[MATERIALS PROVIDED]
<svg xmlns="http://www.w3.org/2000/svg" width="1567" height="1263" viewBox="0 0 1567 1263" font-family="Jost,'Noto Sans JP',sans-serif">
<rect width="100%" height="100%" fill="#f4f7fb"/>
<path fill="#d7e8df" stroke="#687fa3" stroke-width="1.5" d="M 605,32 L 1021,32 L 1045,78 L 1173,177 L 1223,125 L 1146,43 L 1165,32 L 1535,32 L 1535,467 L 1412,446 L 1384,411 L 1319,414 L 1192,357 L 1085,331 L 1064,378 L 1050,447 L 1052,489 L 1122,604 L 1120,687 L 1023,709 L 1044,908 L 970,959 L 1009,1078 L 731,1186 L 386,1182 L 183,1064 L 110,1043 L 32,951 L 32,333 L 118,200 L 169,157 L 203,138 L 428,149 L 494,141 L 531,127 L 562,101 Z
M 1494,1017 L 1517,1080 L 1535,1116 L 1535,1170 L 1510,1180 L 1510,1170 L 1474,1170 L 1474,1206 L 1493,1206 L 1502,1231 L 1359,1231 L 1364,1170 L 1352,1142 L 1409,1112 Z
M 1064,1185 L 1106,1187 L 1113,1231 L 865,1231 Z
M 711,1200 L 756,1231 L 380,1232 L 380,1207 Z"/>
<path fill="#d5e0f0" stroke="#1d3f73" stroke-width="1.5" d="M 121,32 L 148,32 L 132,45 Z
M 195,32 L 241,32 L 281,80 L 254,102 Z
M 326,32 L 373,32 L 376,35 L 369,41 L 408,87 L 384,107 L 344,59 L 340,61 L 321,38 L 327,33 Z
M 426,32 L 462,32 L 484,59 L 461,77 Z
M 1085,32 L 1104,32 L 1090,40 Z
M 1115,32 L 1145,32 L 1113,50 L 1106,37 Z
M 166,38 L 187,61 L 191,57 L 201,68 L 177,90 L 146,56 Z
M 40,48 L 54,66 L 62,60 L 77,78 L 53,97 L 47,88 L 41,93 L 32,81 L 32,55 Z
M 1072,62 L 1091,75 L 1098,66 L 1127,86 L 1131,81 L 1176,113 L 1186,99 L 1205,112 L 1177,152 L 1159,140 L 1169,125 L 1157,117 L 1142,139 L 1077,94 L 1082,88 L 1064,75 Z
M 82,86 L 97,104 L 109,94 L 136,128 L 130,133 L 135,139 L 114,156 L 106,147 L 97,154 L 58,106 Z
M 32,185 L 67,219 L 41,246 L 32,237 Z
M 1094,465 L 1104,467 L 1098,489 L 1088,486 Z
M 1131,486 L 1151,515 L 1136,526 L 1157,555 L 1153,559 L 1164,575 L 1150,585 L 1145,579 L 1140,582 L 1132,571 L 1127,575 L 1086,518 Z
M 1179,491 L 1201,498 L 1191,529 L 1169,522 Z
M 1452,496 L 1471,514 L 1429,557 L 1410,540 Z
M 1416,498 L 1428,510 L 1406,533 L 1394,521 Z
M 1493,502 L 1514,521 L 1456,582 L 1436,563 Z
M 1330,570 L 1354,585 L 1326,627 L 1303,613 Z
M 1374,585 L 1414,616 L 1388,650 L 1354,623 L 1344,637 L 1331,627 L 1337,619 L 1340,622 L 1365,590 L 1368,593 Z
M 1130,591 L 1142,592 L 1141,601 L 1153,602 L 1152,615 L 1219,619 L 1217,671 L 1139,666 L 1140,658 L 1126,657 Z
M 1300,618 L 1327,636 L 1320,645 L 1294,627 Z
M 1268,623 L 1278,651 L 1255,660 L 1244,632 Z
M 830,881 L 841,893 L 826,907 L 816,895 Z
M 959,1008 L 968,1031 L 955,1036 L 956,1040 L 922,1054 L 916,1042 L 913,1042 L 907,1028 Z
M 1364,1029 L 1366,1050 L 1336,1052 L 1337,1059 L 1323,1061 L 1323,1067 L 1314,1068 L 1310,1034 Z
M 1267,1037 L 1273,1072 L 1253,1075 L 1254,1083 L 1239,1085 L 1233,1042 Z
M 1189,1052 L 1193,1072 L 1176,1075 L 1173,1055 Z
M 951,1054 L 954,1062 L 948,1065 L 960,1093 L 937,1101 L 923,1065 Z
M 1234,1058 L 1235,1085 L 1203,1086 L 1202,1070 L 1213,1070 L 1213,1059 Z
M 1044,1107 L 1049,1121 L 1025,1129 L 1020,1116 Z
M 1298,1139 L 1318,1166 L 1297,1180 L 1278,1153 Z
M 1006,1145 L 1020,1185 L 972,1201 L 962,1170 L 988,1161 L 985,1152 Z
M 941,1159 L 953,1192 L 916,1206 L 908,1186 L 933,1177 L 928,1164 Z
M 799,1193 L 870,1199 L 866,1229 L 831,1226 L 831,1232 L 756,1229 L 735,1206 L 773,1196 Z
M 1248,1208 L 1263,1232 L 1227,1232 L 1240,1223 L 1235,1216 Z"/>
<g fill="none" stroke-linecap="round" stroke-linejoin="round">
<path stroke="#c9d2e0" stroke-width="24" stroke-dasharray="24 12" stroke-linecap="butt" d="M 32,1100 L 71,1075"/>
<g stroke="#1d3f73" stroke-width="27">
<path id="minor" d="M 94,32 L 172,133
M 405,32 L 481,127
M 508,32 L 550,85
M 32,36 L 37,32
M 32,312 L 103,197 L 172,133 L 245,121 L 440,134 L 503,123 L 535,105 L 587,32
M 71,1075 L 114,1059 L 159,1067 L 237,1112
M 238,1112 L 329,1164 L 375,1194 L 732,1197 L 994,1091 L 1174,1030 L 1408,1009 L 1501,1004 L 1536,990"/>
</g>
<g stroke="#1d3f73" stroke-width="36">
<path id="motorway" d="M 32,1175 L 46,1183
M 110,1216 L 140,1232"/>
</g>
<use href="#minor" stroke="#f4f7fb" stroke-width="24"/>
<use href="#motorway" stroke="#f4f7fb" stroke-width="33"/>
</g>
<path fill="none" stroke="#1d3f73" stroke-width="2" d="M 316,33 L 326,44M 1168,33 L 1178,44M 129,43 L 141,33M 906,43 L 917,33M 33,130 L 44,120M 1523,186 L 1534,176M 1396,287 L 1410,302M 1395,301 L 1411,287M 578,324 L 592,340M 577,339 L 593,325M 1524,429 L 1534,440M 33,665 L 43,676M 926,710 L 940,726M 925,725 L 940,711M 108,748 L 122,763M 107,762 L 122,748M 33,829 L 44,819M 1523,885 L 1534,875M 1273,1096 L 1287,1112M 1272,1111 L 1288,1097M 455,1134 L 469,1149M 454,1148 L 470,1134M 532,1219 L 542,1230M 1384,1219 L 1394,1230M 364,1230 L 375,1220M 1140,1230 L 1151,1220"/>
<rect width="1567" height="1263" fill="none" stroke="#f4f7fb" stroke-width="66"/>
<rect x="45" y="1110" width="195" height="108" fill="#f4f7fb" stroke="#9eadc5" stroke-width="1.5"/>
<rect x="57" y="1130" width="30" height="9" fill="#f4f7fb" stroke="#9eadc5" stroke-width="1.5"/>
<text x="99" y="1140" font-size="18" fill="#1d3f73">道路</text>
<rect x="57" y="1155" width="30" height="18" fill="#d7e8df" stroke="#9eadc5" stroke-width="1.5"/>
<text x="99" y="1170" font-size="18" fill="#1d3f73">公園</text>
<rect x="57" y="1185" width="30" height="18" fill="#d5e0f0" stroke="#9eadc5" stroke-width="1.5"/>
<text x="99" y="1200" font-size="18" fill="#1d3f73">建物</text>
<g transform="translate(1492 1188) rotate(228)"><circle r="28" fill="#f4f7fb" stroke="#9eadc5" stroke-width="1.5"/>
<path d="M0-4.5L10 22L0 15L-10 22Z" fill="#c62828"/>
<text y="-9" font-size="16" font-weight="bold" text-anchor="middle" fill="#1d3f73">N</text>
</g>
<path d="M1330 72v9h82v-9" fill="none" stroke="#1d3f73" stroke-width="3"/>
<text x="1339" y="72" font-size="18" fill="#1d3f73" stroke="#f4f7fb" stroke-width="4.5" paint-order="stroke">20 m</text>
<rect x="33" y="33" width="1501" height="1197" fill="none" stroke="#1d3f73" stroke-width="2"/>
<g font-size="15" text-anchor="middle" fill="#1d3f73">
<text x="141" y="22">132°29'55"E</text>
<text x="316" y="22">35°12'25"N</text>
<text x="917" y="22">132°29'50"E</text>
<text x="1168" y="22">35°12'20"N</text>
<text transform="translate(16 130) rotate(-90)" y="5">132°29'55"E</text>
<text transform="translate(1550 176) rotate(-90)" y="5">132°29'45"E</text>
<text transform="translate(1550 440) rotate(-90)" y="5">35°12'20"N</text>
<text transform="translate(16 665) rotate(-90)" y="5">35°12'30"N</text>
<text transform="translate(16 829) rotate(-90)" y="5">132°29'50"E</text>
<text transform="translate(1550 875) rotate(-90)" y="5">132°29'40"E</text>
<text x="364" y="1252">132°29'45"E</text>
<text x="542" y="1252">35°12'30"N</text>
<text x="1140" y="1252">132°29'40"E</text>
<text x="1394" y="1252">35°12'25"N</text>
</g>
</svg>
[/MATERIALS PROVIDED]
YOUR INSTRUCTIONS: Take the stretch of lines above from the one containing "M 1094,465 L 1104,467 L 1098,489 L 1088,486 Z" through the one containing "M 508,32 L 550,85" and repeat it exactly, adding no other line.

ANSWER BOX:
M 1094,465 L 1104,467 L 1098,489 L 1088,486 Z
M 1131,486 L 1151,515 L 1136,526 L 1157,555 L 1153,559 L 1164,575 L 1150,585 L 1145,579 L 1140,582 L 1132,571 L 1127,575 L 1086,518 Z
M 1179,491 L 1201,498 L 1191,529 L 1169,522 Z
M 1452,496 L 1471,514 L 1429,557 L 1410,540 Z
M 1416,498 L 1428,510 L 1406,533 L 1394,521 Z
M 1493,502 L 1514,521 L 1456,582 L 1436,563 Z
M 1330,570 L 1354,585 L 1326,627 L 1303,613 Z
M 1374,585 L 1414,616 L 1388,650 L 1354,623 L 1344,637 L 1331,627 L 1337,619 L 1340,622 L 1365,590 L 1368,593 Z
M 1130,591 L 1142,592 L 1141,601 L 1153,602 L 1152,615 L 1219,619 L 1217,671 L 1139,666 L 1140,658 L 1126,657 Z
M 1300,618 L 1327,636 L 1320,645 L 1294,627 Z
M 1268,623 L 1278,651 L 1255,660 L 1244,632 Z
M 830,881 L 841,893 L 826,907 L 816,895 Z
M 959,1008 L 968,1031 L 955,1036 L 956,1040 L 922,1054 L 916,1042 L 913,1042 L 907,1028 Z
M 1364,1029 L 1366,1050 L 1336,1052 L 1337,1059 L 1323,1061 L 1323,1067 L 1314,1068 L 1310,1034 Z
M 1267,1037 L 1273,1072 L 1253,1075 L 1254,1083 L 1239,1085 L 1233,1042 Z
M 1189,1052 L 1193,1072 L 1176,1075 L 1173,1055 Z
M 951,1054 L 954,1062 L 948,1065 L 960,1093 L 937,1101 L 923,1065 Z
M 1234,1058 L 1235,1085 L 1203,1086 L 1202,1070 L 1213,1070 L 1213,1059 Z
M 1044,1107 L 1049,1121 L 1025,1129 L 1020,1116 Z
M 1298,1139 L 1318,1166 L 1297,1180 L 1278,1153 Z
M 1006,1145 L 1020,1185 L 972,1201 L 962,1170 L 988,1161 L 985,1152 Z
M 941,1159 L 953,1192 L 916,1206 L 908,1186 L 933,1177 L 928,1164 Z
M 799,1193 L 870,1199 L 866,1229 L 831,1226 L 831,1232 L 756,1229 L 735,1206 L 773,1196 Z
M 1248,1208 L 1263,1232 L 1227,1232 L 1240,1223 L 1235,1216 Z"/>
<g fill="none" stroke-linecap="round" stroke-linejoin="round">
<path stroke="#c9d2e0" stroke-width="24" stroke-dasharray="24 12" stroke-linecap="butt" d="M 32,1100 L 71,1075"/>
<g stroke="#1d3f73" stroke-width="27">
<path id="minor" d="M 94,32 L 172,133
M 405,32 L 481,127
M 508,32 L 550,85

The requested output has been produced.